A profile page of a user can be denied from loading by appending .html to the username

HackerOne report #475098 by maruthi12 on 2019-01-05, assigned to dappelt:

Summary: I was able to create a user with the username "dashboard.html". Once, the account is set up, when the user clicks on his profile, the actual dashboard will show up instead of his profile page. Same can be done for all the HTML pages in GitLab.

Steps To Reproduce:

1. Register a new user with "some_html_page_in_gitlab.html"
2. After logging in. click on the profile tab, it will be redirected to the dashboard page.
3. I even tried the username "profile.html", it is getting directed to the profile tab.

Impact

The major impact here I can think of is that a user can hide his profile from the public just by having a clowny username.

added HackerOne security labels

HackerOne comment by maruthi12:

This issue is reproducible. To add a more broad impact, ".html" are sensitive web page extensions. They need to be stripped during the signup flow. This is in scope.

HackerOne comment by maruthi12:

Some of the other usernames that support this are

• profile.html
• search.html
• admin.html

HackerOne comment by maruthi12:

Also, setting username as any_organization.html, for example, "gitlab-org.html" redirects to the organization page upon clicking the profile tab. This means that it will be possible to add 1000s of invalid profiles with organization's names.html

HackerOne comment by exc3lsior:

Based on your initial description, there do not appear to be any security implications as a direct result of this behavior.

If you disagree, please reply with additional information describing your reasoning.

Including a working proof-of-concept that shows one of these implications can be incredibly helpful in our assessment of these claims.

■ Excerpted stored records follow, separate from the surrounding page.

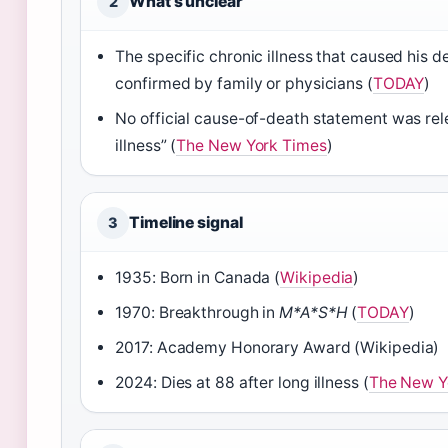
What’s unclear
2
The specific chronic illness that caused his d
confirmed by family or physicians (
TODAY
)
No official cause-of-death statement was re
illness” (
The New York Times
)
Timeline signal
3
1935: Born in Canada (
Wikipedia
)
1970: Breakthrough in
M*A*S*H
(
TODAY
)
2017: Academy Honorary Award (Wikipedia)
2024: Dies at 88 after long illness (
The New Y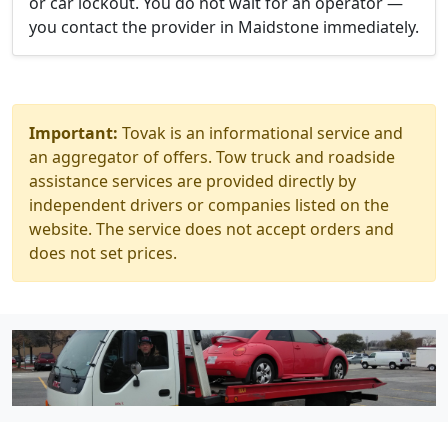
or car lockout. You do not wait for an operator —
you contact the provider in Maidstone immediately.
Important:
Tovak is an informational service and
an aggregator of offers. Tow truck and roadside
assistance services are provided directly by
independent drivers or companies listed on the
website. The service does not accept orders and
does not set prices.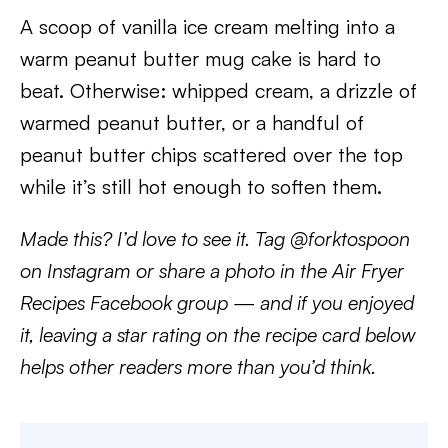
A scoop of vanilla ice cream melting into a
warm peanut butter mug cake is hard to
beat. Otherwise: whipped cream, a drizzle of
warmed peanut butter, or a handful of
peanut butter chips scattered over the top
while it’s still hot enough to soften them.
Made this? I’d love to see it. Tag @forktospoon
on Instagram or share a photo in the Air Fryer
Recipes Facebook group — and if you enjoyed
it, leaving a star rating on the recipe card below
helps other readers more than you’d think.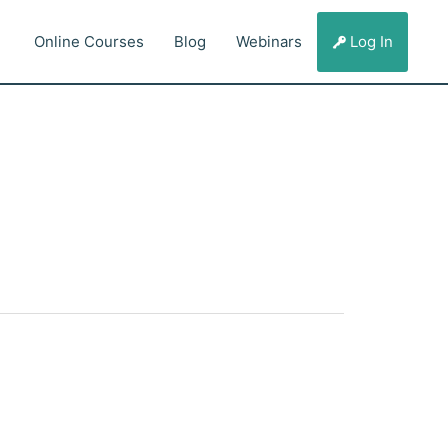
Online Courses
Blog
Webinars
Log In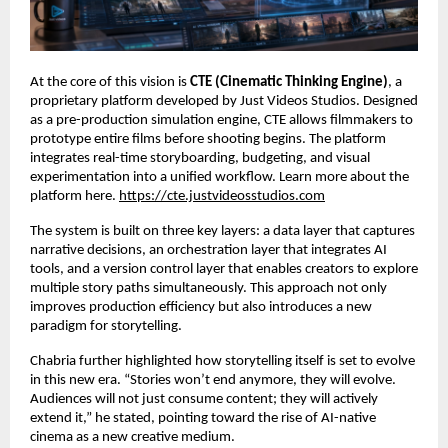
At the core of this vision is 
CTE (Cinematic Thinking Engine)
, a 
proprietary platform developed by Just Videos Studios. Designed 
as a pre-production simulation engine, CTE allows filmmakers to 
prototype entire films before shooting begins. The platform 
integrates real-time storyboarding, budgeting, and visual 
experimentation into a unified workflow. Learn more about the 
platform here.
https://cte.justvideosstudios.com
The system is built on three key layers: a data layer that captures 
narrative decisions, an orchestration layer that integrates AI 
tools, and a version control layer that enables creators to explore 
multiple story paths simultaneously. This approach not only 
improves production efficiency but also introduces a new 
paradigm for storytelling.
Chabria further highlighted how storytelling itself is set to evolve 
in this new era. “Stories won’t end anymore, they will evolve. 
Audiences will not just consume content; they will actively 
extend it,” he stated, pointing toward the rise of AI-native 
cinema as a new creative medium.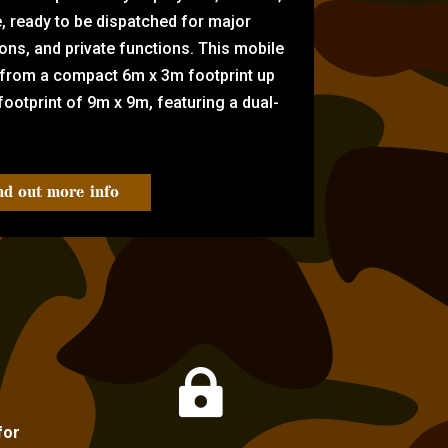
e, ready to be dispatched for major
tions, and private functions. This mobile
 from a compact 6m x 3m footprint up
ootprint of 9m x 9m, featuring a dual-
nd out more info

for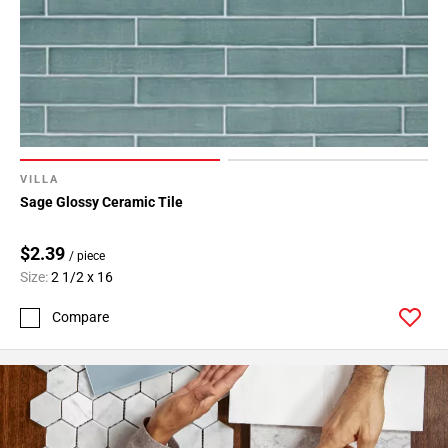
24
Page
25
Page
26
Page
27
Page
VILLA
28
Sage Glossy Ceramic Tile
Page
29
$2.39
/ piece
Page
Size:
2 1/2 x 16
30
Compare
Page
31
Page
32
Page
33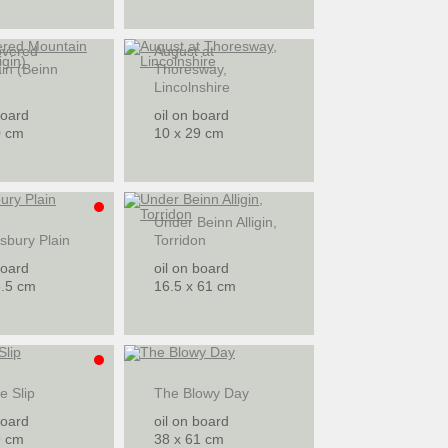
overed
August at
in (Beinn
Thoresway,
Lincolnshire
board
oil on board
0 cm
10 x 29 cm
Under Beinn Alligin,
sbury Plain
Torridon
board
oil on board
5.5 cm
16.5 x 61 cm
he Slip
The Blowy Day
board
oil on board
9 cm
38 x 61 cm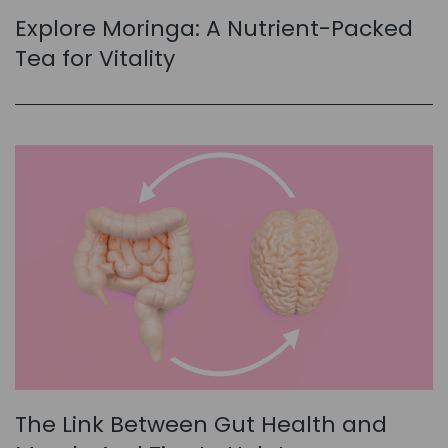
Explore Moringa: A Nutrient-Packed
Tea for Vitality
The Link Between Gut Health and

HackerOne comment by maruthi12:

Hi @exc3lsior, I want to reopen this report and rename the title of the vulnerability and increase the Severity too. I found a way to take over a profile page of a victim. Using this technique, I can take over any profile that ends with a ".html"

Steps To Reproduce:

1. Victim creates his GitLab profile with the user the username "victim.html".
2. Now, since the profile page of the victim is public, an attacker now sees this page https://gitlab.com/victim.html and notices that .html extension is not removed from it when the page loads.
3. The attacker now decides to take over the page.
4. The attacker goes to his personal GitLab Account,
5. He creates a "new group" named "victim".
6. Now, whenever https://gitlab.com/victim.html (the profile) is loaded, it will be redirected to https://gitlab.com/victim (the group).
7. The attacker has now successfully taken over the profile page of the victim.

Kindly reopen this issue.

Thanks and Regards, Maruthi Adithya

HackerOne comment by maruthi12:

This issue is reproducible. I have added the security impact this report creates. And, this is within the scope of the program.

HackerOne comment by maruthi12:

Any updates on this??? I want to update the Severity to Medium as well as per GitLab's policy that says " the finding impacts few customers in our customer base."

HackerOne comment by maruthi12:

Any updates on this? @exc3lsior . I believe this has crossed the SLA period :(

HackerOne comment by maruthi12:

Any updates on this @jritchey ??

HackerOne comment by dappelt:

Hi @maruthi12,

please excuse the delay. We are looking into your report and will come back to you soon.

Best regards, Dennis GitLab Security Team

@asaba Do you know which team this belongs to?

added priority3 severity3 labels

@asaba Do you know which team this belongs to?

@jramsay @jeremy My initial guess would be ~Create since that was how gitlab-ce#54278 was assigned, but maybe it's falls under ~Manage since the impact is more broad?

This seems related to gitlab-ce3338737 and gitlab-ce3338736, ~Manage it is

added Manage [DEPRECATED] devopsmanage labels

changed due date to March 23, 2019

added [deprecated] Accepting merge requests label

Also works with projects. Update from the reporter:

I found an another vulnerability that is quite similar to this one. Using this vulnerability, I can takeover any project that ends with a ".html". To reproduce:

1. Go to a group.
2. Create a project named "victim-project.html" so that the slug is the same.
3. A new project will now be created and slug will be /victim-project.html
4. Now go to the same group, create a subgroup with the name "victim-project" and ensure that the matches the same.
5. Once the group is created, navigate to the project url.
6. It will be redirected to the subgroup.

Using this technique any project that ends with ".html" can be taken over by the attacker. Kindly make sure that the fix handles this as well.